For Energy Management Displays: Mandate vs. Choice


onzoimageWhen it comes to home energy management displays — devices and dashboards that will help you manage your energy consumption — what’s better: have utilities install these things alongside smart meter rollouts, or leave it up to customers to choose if they want one or not? That debate is raging in the UK right now, and a British power industry trade group that includes British Gas, EDF, and npower, called the Energy Retail Association (ERA), is currently lobbying the UK government to avoid having to install a £15 (about $25) energy display in homes as part of the mandate to install smart meters in every home by 2020.

It’s easy to brush aside the concerns of the utilities as not wanting to foot the bill for the extra gear for purely economic reasons. In addition, home energy displays will clearly play a crucial and valuable role in the smart grid. But I think the debate raises important questions about how consumers will actually want to access their energy data and if there is a one-size-fits-all solution. As the ERA told the Times, the companies want to “offer customers precisely the kind of display they would find most useful — whether this is with a display unit, via a web site, or even through a mobile phone application.”

According to GigaOM Pro research from Clint Wheelock, it’s a mixed bag whether consumers are interested in an energy display at all, with about 50 percent saying they are very interested and 50 percent saying they are somewhat interested to not interested. Unfortunately, the market is just too new, and this issue will only truly be understood once smart meters are installed and consumers get used to interacting with the technology.
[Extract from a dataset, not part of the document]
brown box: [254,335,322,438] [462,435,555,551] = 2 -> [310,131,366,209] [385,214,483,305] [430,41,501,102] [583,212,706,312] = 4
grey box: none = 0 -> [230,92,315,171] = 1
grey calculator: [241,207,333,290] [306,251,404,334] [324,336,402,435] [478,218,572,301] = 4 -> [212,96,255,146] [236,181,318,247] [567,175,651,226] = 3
Of course, the companies that are selling energy displays support mandating the devices. Joel Hagan, the CEO of UK startup Onzo, said in an email that there “should certainly be an obligation on suppliers to provide information to consumers on their energy use (and) if you had to pick one channel to mandate, then it would be the energy display because of its effect (5 percent to 20 percent savings) and the fact that it can be deployed to everyone.”
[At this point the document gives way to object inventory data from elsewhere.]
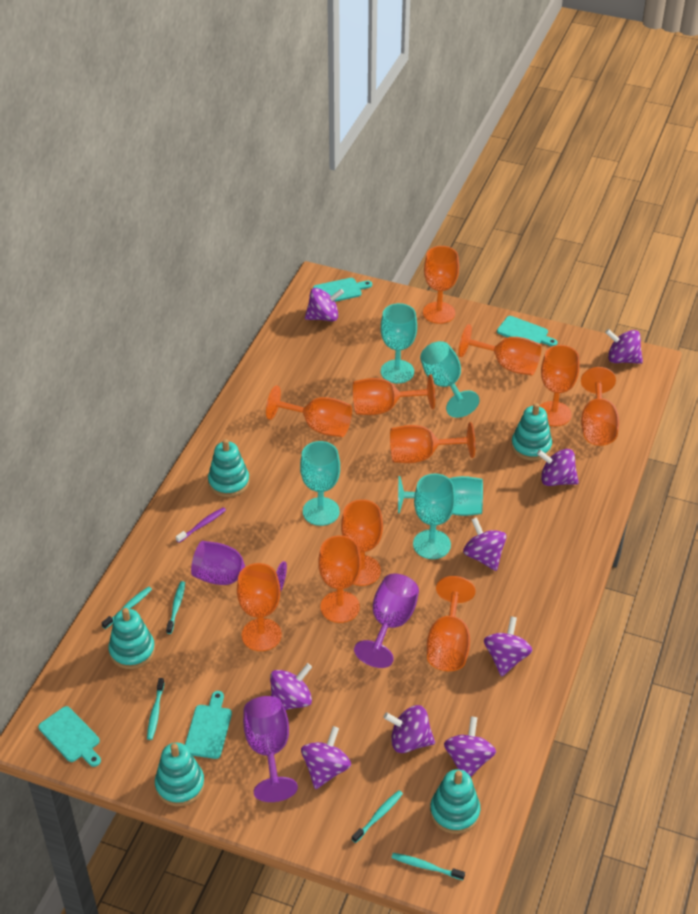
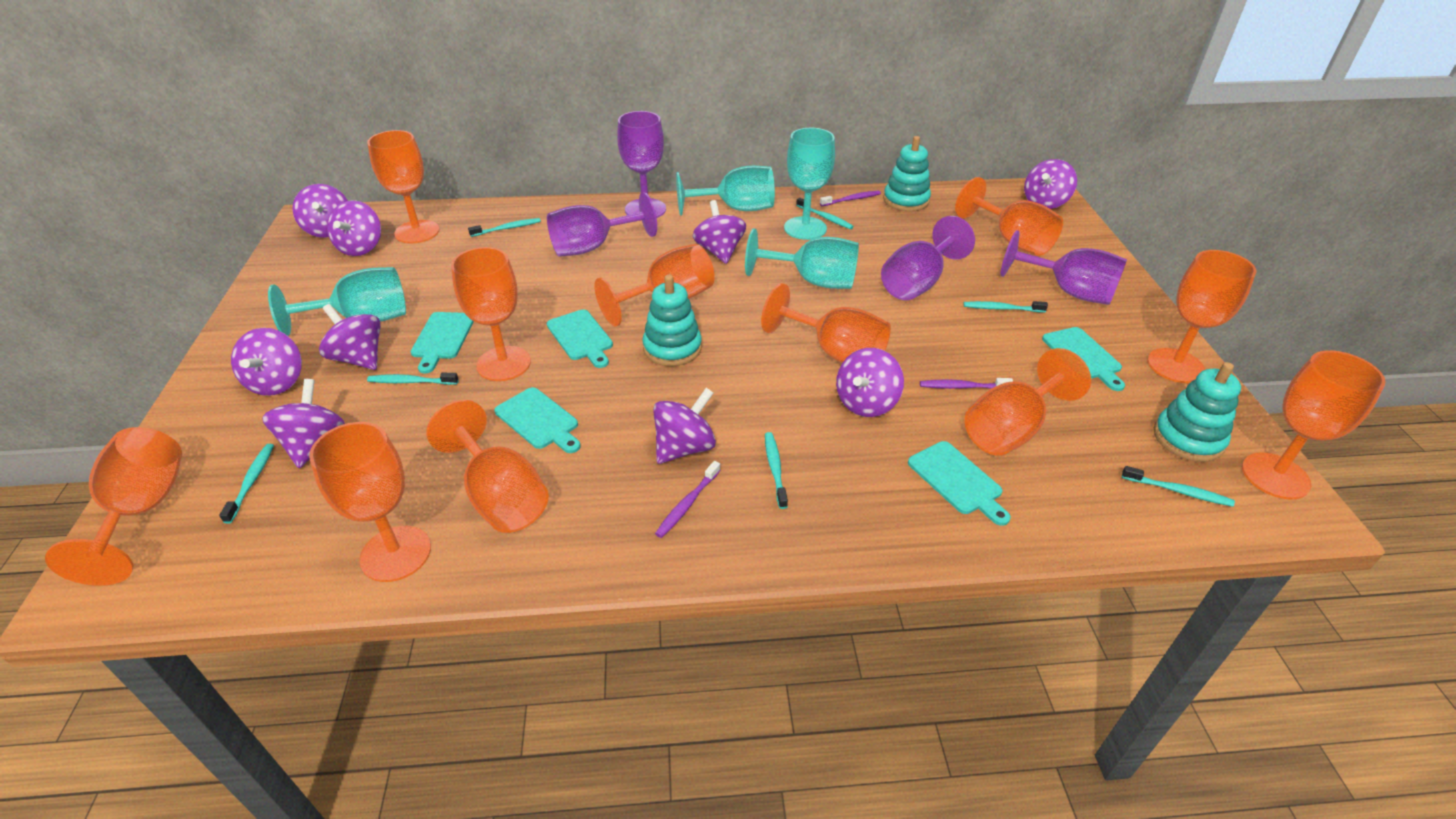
purple goblet: [191,541,287,593] [243,696,298,802] [354,573,419,668] = 3 -> [547,192,657,257] [617,111,666,218] [881,216,975,300] [1000,230,1127,305] = 4
purple toothbrush: [176,507,226,543] = 1 -> [655,461,720,538] [820,191,881,206] [920,378,1013,389] = 3
turquoise cutting board: [38,706,101,767] [185,691,232,759] [313,278,372,302] [497,316,558,346] = 4 -> [411,312,474,374] [494,387,581,453] [547,309,613,368] [908,441,1011,526] [1042,327,1125,391] = 5
turquoise goblet: [300,441,340,526] [381,303,417,384] [398,476,483,516] [413,474,455,559] [420,341,480,418] = 5 -> [268,267,406,336] [676,166,775,215] [745,228,859,289] [784,128,835,240] = 4
turquoise stacking toy: [108,608,155,669] [155,743,205,806] [208,439,250,497] [430,769,480,834] [511,403,552,461] = 5 -> [642,275,702,366] [883,136,931,212] [1154,362,1241,462] = 3
turquoise toothbrush: [102,587,152,629] [147,678,164,740] [166,581,185,634] [352,790,403,843] [392,853,465,880] = 5 -> [219,444,274,524] [367,373,459,385] [468,218,541,237] [765,432,788,509] [796,198,854,229] [964,301,1048,312] [1122,466,1235,507] = 7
So for the case of the ERA and the mandated energy display, I think the price of the device is low enough (not sure if the £15 includes an installation fee) that it would be beneficial for both the consumer and the utility. Each smart meter itself will cost several hundred dollars to install, so adding on a cheap component that can improve the use of the system, and help the utility and the consumer save money, would be very valuable. If the device being mandated was, say, £150, well, then that would be another story entirely.

Such a mandated device is also probably very simple (at that price point) so it leaves the possibility for consumers to upgrade to fancier devices and additional services, which could provide more revenue for the utility. While I ultimately believe choice is usually the best option for the consumer marketplace, these smart meters are already being mandated, so in this case automatically including a low-cost component that can make the technology much more effective is a good idea. What do you think?



Logistically, real-time monitoring is easier to achieve in the UK b/c their one main line is readily accessible (and easily monitored). In the US, we generally have two main lines and the only place you can access them is inside the breaker box.
For that reason, integration with smart meters is all the more important here in the US.

Peter Troast

Don’t forget the question of real time data vs 24 hours later. Utilities fundamentally don’t want people having real time access, or won’t invest in the infrastructure to enable it. To achieve true savings, and shift homeowner behavior, real time has to be the standard.

This issue, ultimately, is the achilles heel of utility sponsored energy management displays.